Imagine going out to dinner and finding the restaurant has no toilet facilities. Or the only way to get in the door is if your friends manhandle you unceremoniously and end up dropping you on the floor where you then have to find what little dignity you have left and face the other diners whose forks have stopped halfway to their mouths as they stare at you vainly trying to get to your feet?
Or what if you went away for the weekend and found that the only type of accommodation available meant you had to leave your clothes, car, and essential items out in the street?
You'd probably write to the mayor/local member/council and tell them exactly what you thought of their tourism industry and its inability to cater to even your most basic needs.
But that's exactly what a friend mine experienced when he came to visit a quaint seaside village on the South Coast last weekend.
My friend is not a celebrity, not someone who complains too much and is used to facing adversity, but the weekend proved even too much for this usually placid gent.
As a 40-plus-year-old man in a wheelchair, he's had to deal with a lot of prejudice, and has overcome a lot of challenges, but in the 21st century he thought he'd be able to enjoy a coastal retreat like his able-bodied mates.
Access to train stations and other public facilities was a hot topic this week in the region's news and this lack of recognition of the needs of people with a disability is not a new complaint.
Public transport is perhaps one of the major obstacles for people with a disability especially if you use the rail service. Even able-bodied passengers can find the flights of stairs a challenge especially if you're pushing a stroller, carrying luggage or just plain tired.

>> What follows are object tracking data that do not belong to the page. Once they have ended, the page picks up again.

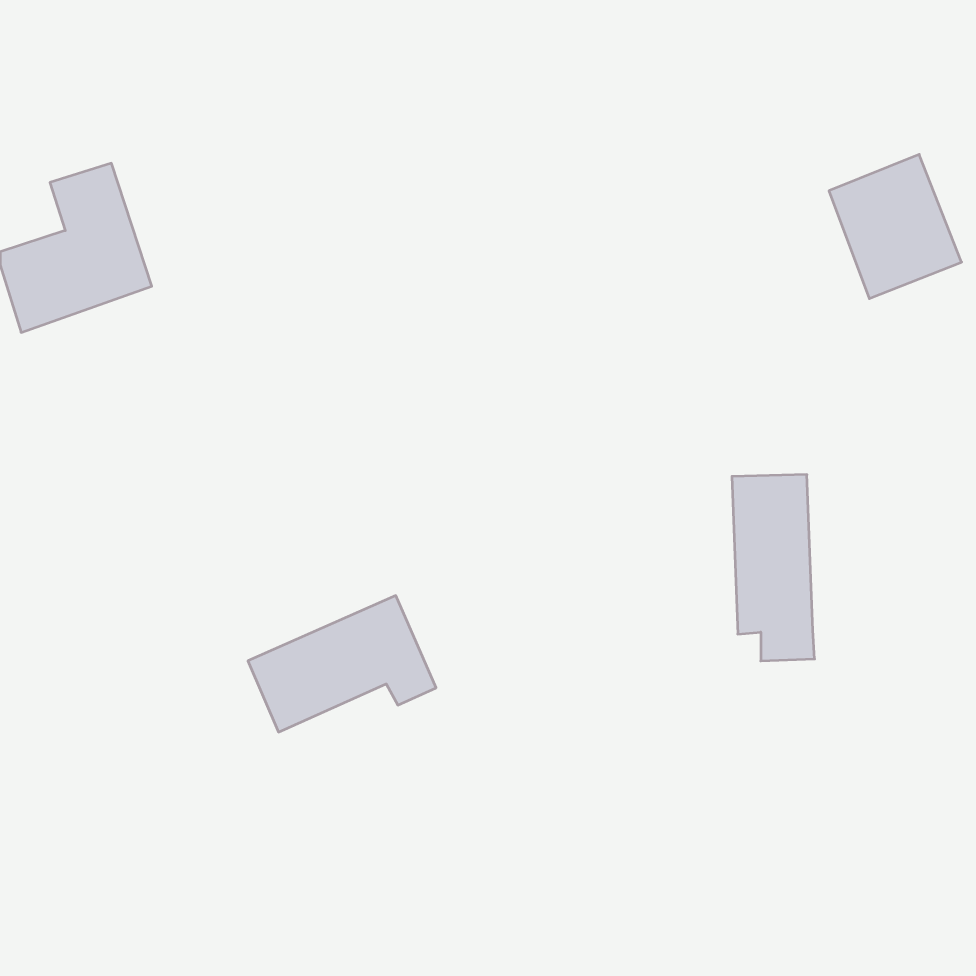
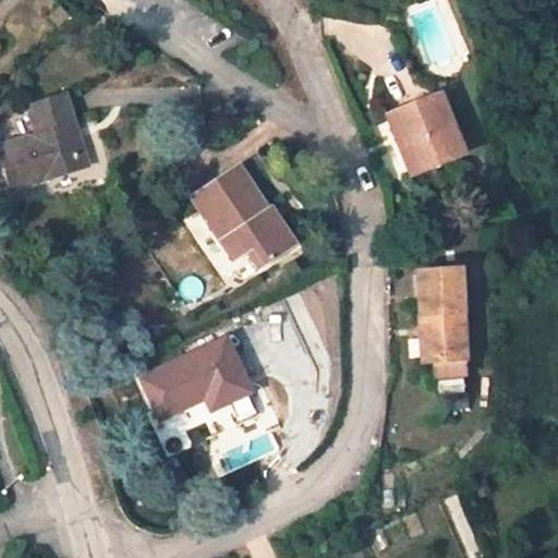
building: [829,154,962,299] -> [390,92,465,173]
building: none -> [193,166,294,260]

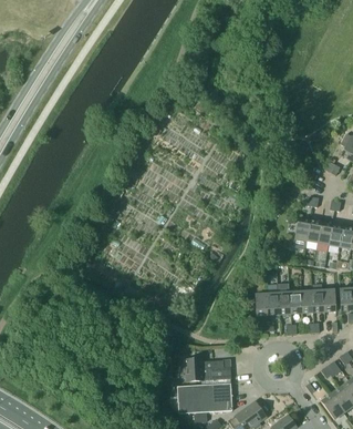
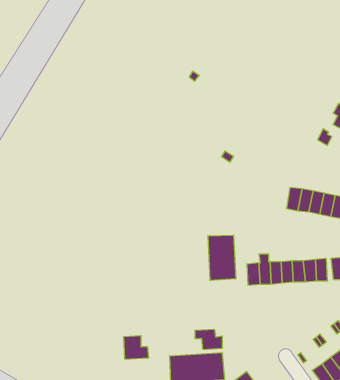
building: none -> [208,235,236,281]
building: [186,357,211,380] -> [123,336,149,359]

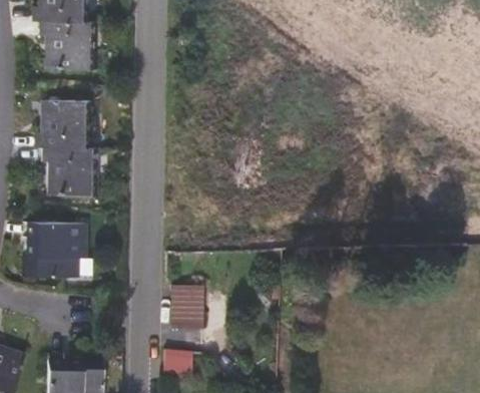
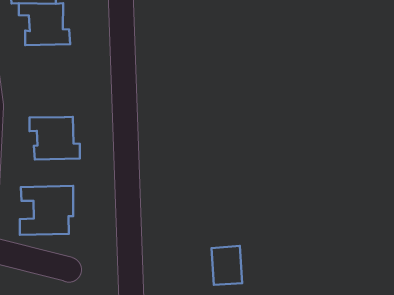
building: [35,100,91,149] -> none
building: [173,287,204,328] -> [212,246,242,285]

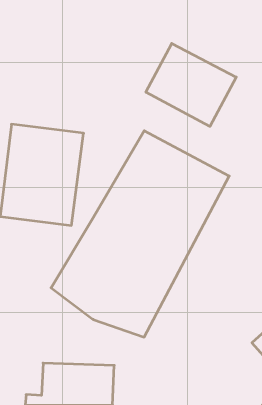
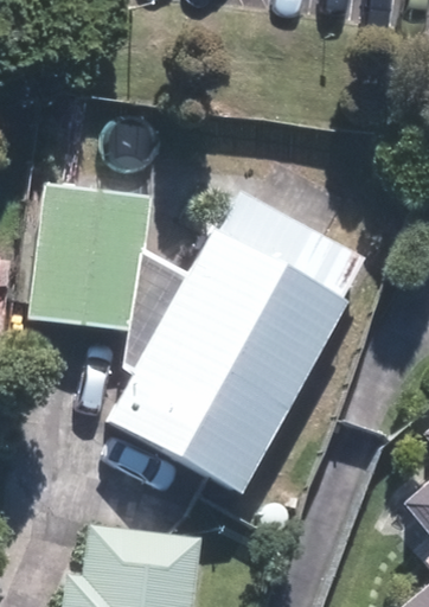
building: [146,43,236,126] -> none

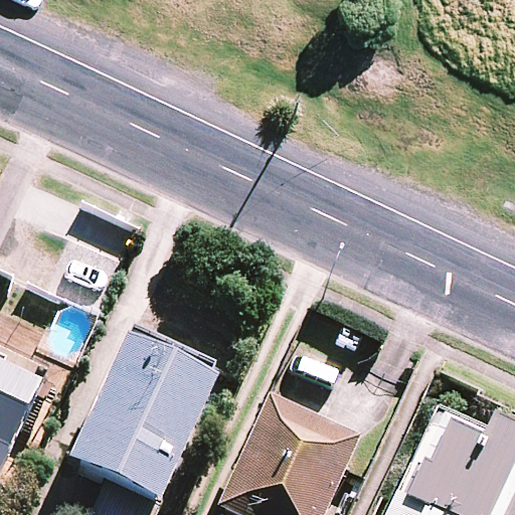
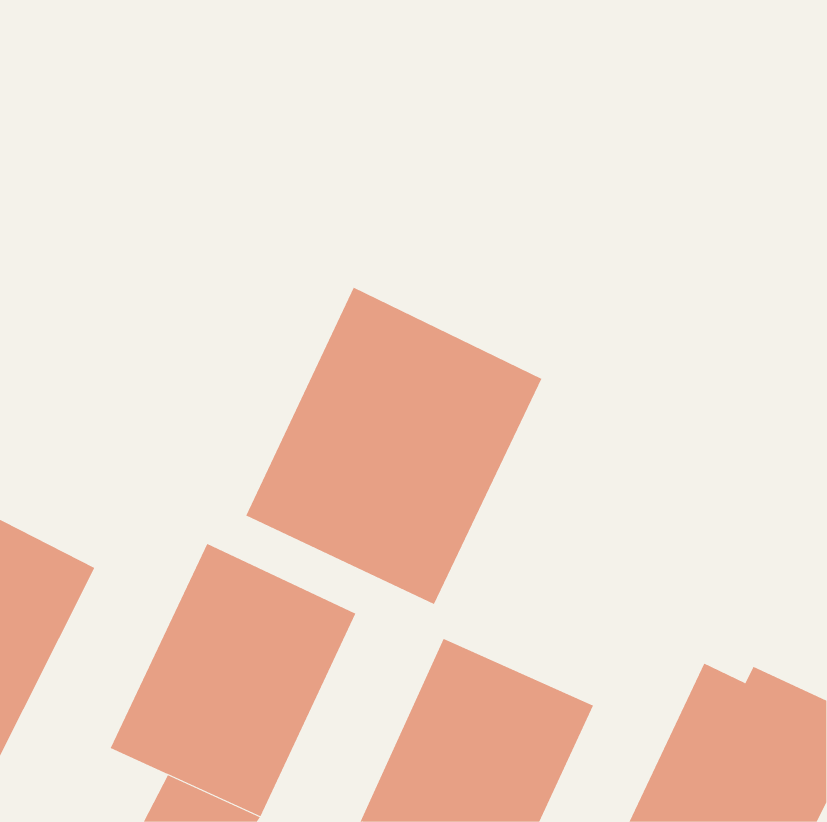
building: none -> [245,287,542,605]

Imagine trying to save the environment by catching the train if you're in a wheelchair and happen to live in Unanderra?
Instead of seeing green, you'd be seeing a very bright shade of red.
We have pet-friendly, gay-friendly and family-friendly accommodation popping up all over, but rooms that can accommodate wheelchairs, walking frames or even walking sticks are hard to come by.
I met a woman about five years ago who had resorted to buying an old weatherboard house in the town that she outfitted with disabled access ramps, kitchen and bathroom so she had somewhere to take a vacation with her young family.
She told me about the lack of facilities not just on the South Coast but up and down the entire eastern seaboard. Trying to find suitable accommodation was just too difficult, so by buying her own she figured she would be able to offer the cottage to others in similar situations when it was vacant.
People with a disability have been campaigning for decades for equal rights and the opportunity to live their lives with the same dignity and respect we take for granted. And although most of us would never openly discriminate against a person with a disability, it seems that even with their high-profile messages over my lifetime, communities still turn a blind eye to their needs and rights.
There are building codes that stipulate there must be disabled access and facilities in certain premises but perhaps these codes don't go far enough.
Surely in 2014, people with a disability have earned the right - not the privilege - to have their own needs met as do pampered pets, fun-loving families and same-sex couples.
They're not asking for the red carpet treatment, just perhaps a ramp or two and some loos that are a little larger than the old-fashioned water closet.